> [TEXT EXTRACT]
Even after 60 years of independence, a large section of Indian population still remains unbanked. This malaise has led generation of financial instability and pauperism among the lower income group who do not have access to financial products and services. However, in the recent years the government and RBI have been pushing the concept and idea of financial inclusion.
WHAT IS FINANCIAL INCLUSION?
Financial inclusion is the delivery of financial services at affordable costs to vast sections of disadvantaged and low income groups.
WHY FINANCIAL INCLUSION IN INDIA IS IMPORTANT?
The policy makers have been focusing on financial inclusion of Indian rural and semi-rural areas primarily for three most important pressing needs:
1. Creating a platform for inculcating the habit to save money to make the lower income category free from the constant shadow of financial duress and to move away them from traditional modes of parking their savings in land, buildings, bullion etc.
2. Providing formal credit avenues so that they do not depend on informal credit channels i.e. family, friends and moneylenders. This channelization of money will help in prosperity of financial condition of the country.

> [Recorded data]
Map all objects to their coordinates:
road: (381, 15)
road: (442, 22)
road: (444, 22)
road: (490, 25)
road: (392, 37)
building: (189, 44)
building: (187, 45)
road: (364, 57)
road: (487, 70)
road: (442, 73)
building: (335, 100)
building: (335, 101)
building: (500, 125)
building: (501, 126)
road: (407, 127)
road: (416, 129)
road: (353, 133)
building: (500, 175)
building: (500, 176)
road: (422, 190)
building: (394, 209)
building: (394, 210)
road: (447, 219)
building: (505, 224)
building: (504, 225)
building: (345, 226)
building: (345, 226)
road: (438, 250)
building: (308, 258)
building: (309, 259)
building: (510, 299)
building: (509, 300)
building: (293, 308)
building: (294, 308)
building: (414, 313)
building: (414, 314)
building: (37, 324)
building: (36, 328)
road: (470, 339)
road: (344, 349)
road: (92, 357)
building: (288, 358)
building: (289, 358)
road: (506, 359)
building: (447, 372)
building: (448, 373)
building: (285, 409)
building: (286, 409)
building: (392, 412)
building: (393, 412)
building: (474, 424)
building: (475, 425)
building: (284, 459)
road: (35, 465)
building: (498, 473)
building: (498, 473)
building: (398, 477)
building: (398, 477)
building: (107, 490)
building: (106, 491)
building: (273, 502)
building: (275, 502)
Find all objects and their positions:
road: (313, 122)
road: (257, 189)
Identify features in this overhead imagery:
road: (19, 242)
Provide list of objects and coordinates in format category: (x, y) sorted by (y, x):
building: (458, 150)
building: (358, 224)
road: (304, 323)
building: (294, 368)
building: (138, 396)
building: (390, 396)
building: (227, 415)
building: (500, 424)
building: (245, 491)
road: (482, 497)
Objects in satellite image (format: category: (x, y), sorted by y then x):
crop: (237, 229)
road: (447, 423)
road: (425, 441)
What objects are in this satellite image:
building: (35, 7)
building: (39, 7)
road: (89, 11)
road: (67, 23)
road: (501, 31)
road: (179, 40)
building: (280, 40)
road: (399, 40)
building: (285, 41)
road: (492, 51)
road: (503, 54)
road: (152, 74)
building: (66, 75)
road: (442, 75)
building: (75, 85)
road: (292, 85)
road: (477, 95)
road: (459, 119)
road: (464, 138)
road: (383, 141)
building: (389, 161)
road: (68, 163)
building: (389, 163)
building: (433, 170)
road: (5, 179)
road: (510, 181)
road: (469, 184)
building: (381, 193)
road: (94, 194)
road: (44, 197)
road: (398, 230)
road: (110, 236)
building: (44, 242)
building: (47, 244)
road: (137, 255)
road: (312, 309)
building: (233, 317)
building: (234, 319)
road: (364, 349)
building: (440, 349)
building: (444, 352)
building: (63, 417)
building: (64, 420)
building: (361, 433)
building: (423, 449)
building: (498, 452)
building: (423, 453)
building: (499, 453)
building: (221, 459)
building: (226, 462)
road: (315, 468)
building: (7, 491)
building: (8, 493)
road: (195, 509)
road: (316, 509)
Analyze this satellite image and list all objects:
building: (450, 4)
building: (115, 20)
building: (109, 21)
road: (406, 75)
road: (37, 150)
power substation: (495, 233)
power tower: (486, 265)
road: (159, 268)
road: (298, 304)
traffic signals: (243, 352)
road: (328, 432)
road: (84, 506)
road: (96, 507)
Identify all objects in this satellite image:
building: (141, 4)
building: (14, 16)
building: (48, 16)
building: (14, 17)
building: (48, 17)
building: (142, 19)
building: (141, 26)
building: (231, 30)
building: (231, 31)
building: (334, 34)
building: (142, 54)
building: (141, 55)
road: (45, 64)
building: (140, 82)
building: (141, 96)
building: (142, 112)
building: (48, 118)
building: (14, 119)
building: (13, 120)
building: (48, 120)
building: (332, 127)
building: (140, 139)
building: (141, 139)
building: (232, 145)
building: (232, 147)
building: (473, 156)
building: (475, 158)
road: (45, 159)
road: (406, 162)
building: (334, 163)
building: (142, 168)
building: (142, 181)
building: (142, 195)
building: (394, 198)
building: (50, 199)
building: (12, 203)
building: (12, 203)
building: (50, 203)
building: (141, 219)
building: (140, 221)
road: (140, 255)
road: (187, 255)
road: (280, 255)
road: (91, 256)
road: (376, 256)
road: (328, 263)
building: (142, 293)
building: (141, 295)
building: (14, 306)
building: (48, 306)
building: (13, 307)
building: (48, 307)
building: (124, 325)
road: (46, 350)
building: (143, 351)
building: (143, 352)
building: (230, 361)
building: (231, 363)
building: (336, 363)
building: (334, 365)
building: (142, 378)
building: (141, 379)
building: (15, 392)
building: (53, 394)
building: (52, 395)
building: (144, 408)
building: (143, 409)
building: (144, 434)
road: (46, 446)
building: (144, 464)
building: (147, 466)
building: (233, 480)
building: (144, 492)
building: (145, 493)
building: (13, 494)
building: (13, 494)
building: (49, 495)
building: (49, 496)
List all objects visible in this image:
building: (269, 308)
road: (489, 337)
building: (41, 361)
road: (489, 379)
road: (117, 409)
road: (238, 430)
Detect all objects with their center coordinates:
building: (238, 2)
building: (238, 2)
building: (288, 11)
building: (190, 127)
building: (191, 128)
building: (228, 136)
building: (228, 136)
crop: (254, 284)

> [REQUIRED TASK 1]
In the financial inclusion text, substitute "pawnbrokers" for "moneylenders" and write out everything from "WHAT IS FINANCIAL" down to "of the country.".
> [REQUIRED TASK 2]
Convert everything in the listing, from its first line down to and including the line containing "road: (353, 133)", into a numbered list, leaving out blank lines.
The text and the listing are unrelated to each other.

> [EXERCISE RESPONSE 1]
WHAT IS FINANCIAL INCLUSION?
Financial inclusion is the delivery of financial services at affordable costs to vast sections of disadvantaged and low income groups.
WHY FINANCIAL INCLUSION IN INDIA IS IMPORTANT?
The policy makers have been focusing on financial inclusion of Indian rural and semi-rural areas primarily for three most important pressing needs:
1. Creating a platform for inculcating the habit to save money to make the lower income category free from the constant shadow of financial duress and to move away them from traditional modes of parking their savings in land, buildings, bullion etc.
2. Providing formal credit avenues so that they do not depend on informal credit channels i.e. family, friends and pawnbrokers. This channelization of money will help in prosperity of financial condition of the country.

> [EXERCISE RESPONSE 2]
1. Map all objects to their coordinates:
2. road: (381, 15)
3. road: (442, 22)
4. road: (444, 22)
5. road: (490, 25)
6. road: (392, 37)
7. building: (189, 44)
8. building: (187, 45)
9. road: (364, 57)
10. road: (487, 70)
11. road: (442, 73)
12. building: (335, 100)
13. building: (335, 101)
14. building: (500, 125)
15. building: (501, 126)
16. road: (407, 127)
17. road: (416, 129)
18. road: (353, 133)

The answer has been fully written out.